Supplied entries

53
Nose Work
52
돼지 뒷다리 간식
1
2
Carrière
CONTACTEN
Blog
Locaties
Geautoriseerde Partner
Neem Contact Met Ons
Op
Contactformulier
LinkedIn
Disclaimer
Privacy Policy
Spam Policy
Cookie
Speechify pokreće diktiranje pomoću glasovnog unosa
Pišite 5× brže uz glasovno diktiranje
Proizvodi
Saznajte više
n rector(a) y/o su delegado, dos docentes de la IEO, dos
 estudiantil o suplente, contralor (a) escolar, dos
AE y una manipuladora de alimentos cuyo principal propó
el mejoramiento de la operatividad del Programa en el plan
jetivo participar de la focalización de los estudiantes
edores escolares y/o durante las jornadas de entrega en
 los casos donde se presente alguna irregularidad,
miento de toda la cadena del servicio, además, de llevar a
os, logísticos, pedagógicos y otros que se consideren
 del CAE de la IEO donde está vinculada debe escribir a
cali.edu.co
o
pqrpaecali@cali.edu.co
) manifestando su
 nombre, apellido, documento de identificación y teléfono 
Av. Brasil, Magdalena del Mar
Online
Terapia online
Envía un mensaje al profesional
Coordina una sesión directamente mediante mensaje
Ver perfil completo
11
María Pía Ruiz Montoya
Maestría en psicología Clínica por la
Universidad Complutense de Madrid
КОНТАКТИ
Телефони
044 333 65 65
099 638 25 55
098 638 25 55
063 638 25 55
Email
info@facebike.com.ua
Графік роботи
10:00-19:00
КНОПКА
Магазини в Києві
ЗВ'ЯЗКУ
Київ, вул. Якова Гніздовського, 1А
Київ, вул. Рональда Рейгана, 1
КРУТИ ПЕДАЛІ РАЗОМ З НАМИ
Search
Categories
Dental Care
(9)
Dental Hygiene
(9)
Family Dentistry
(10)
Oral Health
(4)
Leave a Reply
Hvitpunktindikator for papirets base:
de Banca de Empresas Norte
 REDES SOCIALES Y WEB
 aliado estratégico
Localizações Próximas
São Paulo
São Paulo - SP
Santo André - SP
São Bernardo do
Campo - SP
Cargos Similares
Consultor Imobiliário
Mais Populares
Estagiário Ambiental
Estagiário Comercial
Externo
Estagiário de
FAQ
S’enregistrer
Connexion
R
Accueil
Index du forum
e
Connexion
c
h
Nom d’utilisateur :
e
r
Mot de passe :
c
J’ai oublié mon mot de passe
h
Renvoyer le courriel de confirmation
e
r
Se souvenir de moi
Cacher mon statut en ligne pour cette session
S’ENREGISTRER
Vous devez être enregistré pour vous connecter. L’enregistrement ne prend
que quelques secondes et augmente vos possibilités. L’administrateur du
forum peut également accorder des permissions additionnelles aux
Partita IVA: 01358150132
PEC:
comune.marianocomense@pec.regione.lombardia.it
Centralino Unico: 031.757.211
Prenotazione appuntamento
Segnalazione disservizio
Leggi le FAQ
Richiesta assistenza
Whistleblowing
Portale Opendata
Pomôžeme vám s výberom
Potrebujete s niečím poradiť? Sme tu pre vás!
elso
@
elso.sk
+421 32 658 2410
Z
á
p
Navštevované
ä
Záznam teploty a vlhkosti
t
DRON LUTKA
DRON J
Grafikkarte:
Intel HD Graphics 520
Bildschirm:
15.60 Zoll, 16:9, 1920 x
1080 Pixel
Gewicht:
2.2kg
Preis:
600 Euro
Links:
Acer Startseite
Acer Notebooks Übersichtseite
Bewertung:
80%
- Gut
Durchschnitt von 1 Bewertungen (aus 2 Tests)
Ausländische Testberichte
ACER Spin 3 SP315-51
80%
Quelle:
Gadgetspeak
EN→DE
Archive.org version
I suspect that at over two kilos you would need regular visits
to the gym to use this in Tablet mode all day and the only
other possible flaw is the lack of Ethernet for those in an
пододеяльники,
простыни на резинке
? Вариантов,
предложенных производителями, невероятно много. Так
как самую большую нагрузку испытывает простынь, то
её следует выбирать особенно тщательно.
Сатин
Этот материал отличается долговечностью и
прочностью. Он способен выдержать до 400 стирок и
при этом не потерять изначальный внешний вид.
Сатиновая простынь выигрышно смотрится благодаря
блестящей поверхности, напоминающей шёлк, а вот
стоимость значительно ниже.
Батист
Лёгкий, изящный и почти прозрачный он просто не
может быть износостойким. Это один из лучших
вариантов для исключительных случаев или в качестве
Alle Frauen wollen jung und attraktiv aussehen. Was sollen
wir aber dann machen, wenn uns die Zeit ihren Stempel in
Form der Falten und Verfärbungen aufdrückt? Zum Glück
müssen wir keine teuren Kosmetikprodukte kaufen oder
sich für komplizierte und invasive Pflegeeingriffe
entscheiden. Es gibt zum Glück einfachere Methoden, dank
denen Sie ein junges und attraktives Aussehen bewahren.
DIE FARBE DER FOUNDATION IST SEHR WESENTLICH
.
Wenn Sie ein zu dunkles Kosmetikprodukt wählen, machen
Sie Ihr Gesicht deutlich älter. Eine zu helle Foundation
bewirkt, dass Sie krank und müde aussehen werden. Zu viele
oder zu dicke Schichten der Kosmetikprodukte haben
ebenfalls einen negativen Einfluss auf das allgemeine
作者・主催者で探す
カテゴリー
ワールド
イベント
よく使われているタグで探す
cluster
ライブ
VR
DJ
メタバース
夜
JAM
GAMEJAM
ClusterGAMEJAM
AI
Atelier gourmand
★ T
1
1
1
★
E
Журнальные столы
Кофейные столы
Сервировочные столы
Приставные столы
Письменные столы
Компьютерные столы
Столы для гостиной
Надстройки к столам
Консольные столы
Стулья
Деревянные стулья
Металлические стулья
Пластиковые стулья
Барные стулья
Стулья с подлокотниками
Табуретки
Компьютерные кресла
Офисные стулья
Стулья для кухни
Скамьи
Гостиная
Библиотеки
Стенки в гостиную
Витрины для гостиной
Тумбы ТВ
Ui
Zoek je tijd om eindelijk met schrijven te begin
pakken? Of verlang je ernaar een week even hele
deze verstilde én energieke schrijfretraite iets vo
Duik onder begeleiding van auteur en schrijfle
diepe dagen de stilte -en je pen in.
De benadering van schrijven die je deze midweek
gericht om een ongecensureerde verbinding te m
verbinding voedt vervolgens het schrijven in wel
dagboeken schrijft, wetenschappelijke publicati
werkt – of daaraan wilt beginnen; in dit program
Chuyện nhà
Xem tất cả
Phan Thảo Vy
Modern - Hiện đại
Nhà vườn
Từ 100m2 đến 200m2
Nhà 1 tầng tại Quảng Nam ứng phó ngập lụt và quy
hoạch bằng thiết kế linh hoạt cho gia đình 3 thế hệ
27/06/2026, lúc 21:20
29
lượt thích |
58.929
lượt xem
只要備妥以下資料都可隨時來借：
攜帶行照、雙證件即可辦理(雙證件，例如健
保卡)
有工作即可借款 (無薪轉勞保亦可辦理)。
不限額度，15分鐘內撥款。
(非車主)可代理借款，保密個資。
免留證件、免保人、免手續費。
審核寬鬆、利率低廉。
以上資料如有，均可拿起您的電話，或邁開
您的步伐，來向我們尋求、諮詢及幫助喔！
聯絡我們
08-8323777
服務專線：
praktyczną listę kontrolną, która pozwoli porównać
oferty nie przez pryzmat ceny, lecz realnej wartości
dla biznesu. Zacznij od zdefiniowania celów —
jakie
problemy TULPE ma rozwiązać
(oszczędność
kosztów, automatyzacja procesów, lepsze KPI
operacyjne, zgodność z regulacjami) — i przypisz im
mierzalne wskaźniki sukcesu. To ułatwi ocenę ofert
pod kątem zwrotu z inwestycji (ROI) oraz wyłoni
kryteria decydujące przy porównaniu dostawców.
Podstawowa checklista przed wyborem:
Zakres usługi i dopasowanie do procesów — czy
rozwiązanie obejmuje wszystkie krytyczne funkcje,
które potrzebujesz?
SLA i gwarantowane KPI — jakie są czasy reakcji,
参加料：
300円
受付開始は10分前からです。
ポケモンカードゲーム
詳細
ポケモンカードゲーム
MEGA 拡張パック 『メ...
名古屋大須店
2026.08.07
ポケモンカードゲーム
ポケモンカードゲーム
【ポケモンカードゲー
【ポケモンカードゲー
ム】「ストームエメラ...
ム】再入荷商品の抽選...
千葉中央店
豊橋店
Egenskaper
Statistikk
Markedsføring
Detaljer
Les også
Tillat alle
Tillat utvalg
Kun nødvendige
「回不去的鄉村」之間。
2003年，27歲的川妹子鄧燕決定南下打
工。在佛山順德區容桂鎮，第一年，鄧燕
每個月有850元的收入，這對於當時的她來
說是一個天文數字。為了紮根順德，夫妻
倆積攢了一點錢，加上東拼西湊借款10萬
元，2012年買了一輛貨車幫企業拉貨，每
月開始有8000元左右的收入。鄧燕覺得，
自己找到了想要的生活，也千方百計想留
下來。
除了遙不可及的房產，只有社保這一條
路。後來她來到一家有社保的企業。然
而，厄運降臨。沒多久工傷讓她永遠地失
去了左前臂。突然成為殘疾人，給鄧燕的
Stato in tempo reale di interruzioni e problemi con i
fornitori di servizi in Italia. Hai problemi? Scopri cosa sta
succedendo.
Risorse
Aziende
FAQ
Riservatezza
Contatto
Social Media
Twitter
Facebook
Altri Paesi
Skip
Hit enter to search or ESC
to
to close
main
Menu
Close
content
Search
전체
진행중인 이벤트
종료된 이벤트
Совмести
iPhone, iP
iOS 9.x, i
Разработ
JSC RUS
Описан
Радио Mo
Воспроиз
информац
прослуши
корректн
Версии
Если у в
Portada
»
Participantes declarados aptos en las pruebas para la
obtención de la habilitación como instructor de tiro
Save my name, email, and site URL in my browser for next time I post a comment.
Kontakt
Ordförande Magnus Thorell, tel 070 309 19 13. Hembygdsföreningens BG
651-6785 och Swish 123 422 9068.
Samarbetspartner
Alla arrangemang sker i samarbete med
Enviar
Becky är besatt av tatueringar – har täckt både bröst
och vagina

Required work
Pull out every line in the entries above that contains the string "Kosmetikprodukte", treating uppercase and lowercase letters as different.

Exercise answer
müssen wir keine teuren Kosmetikprodukte kaufen oder
oder zu dicke Schichten der Kosmetikprodukte haben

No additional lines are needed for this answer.